Nigeria plans to increase its palm oil production by 700 percent over the next eight years with the new intervention fund from the CBN.
According to Emefiele, the President has given the regulatory bank a matching order to replicate the success in the rice production in the oil palm sector.
The government initiative was meant to boost domestic production of oil palm to about five million tons from 600,000 tons a year.
The Trade and Investment Ministry also said the government oil palm policy would span over eight years between 2019 and 2027.
“Our policy objectives over an eight-year period will see that we locally produce 100 percent of local crude palm oil demand by 2027, increase revenue from importation via duties and deliver 225,000 full-time jobs and at least 450,000 seasonal jobs,” it said.

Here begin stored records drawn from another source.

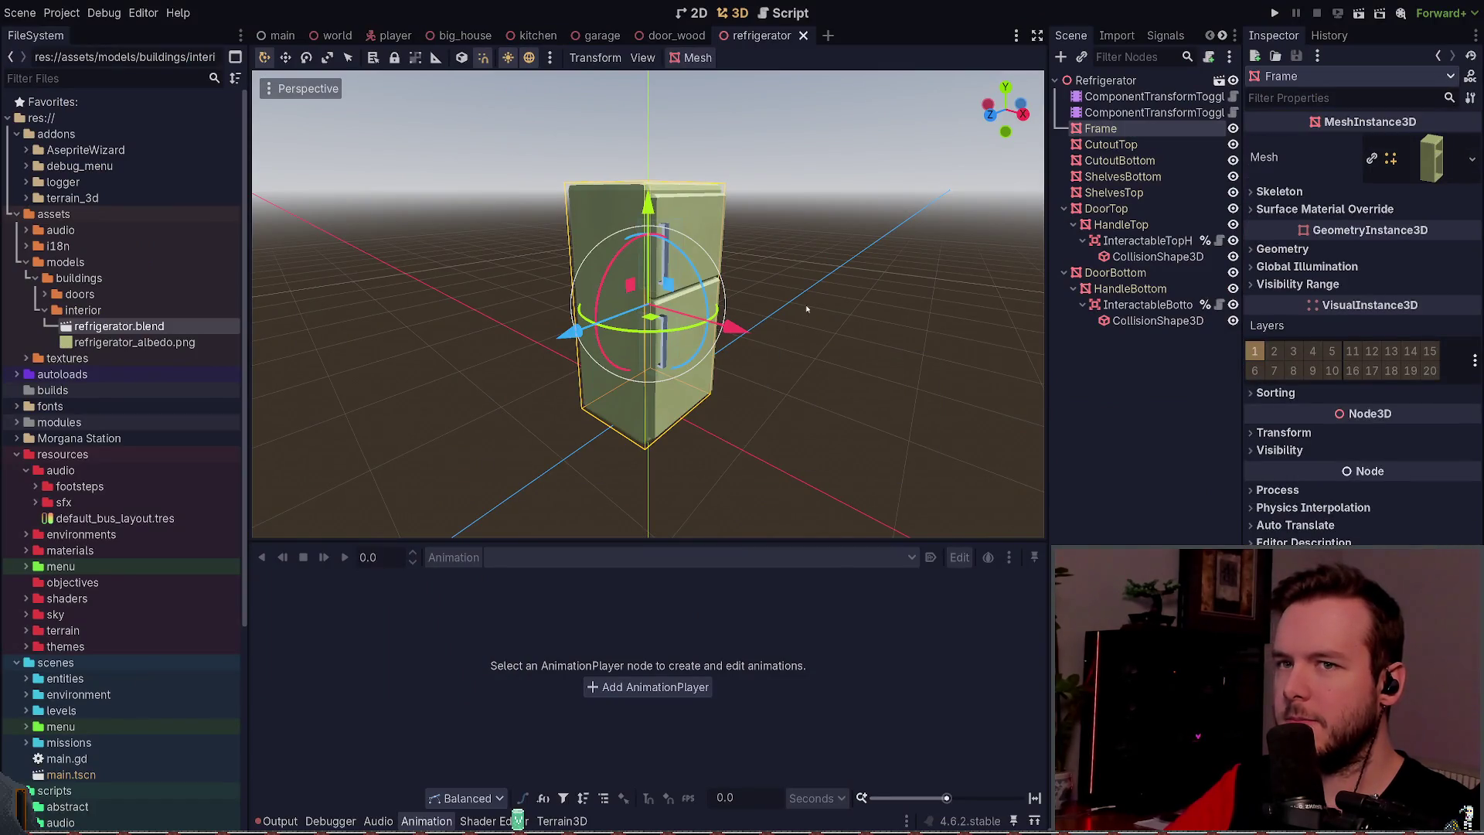
Step: Orbit around the reimported normal-mapped fridge in the viewport, then run the project
mouse_move(795, 329)
left_mouse_down()
mouse_move(767, 309)
mouse_move(796, 255)
mouse_move(773, 255)
mouse_move(796, 281)
mouse_move(766, 245)
mouse_move(825, 189)
mouse_move(798, 152)
left_mouse_up()
left_click(780, 303)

Emefiele met with stakeholders in the oil palm production chain in Abuja on Friday.
The regulatory bank has increasingly get involved in direct intervention in some sector of the economy in apparent government decision to increase production, create job and wean the country of crude oil dependent.
The CBN has invested huge resources under its Anchor Borrower Scheme to boost rice production in the country and reduce importation of the commodity.
Recently, the bank has begun intervention in the Cotton production chain as a means to revive the textile industry, which in the eighties and nineties was the biggest employer of labour in the country.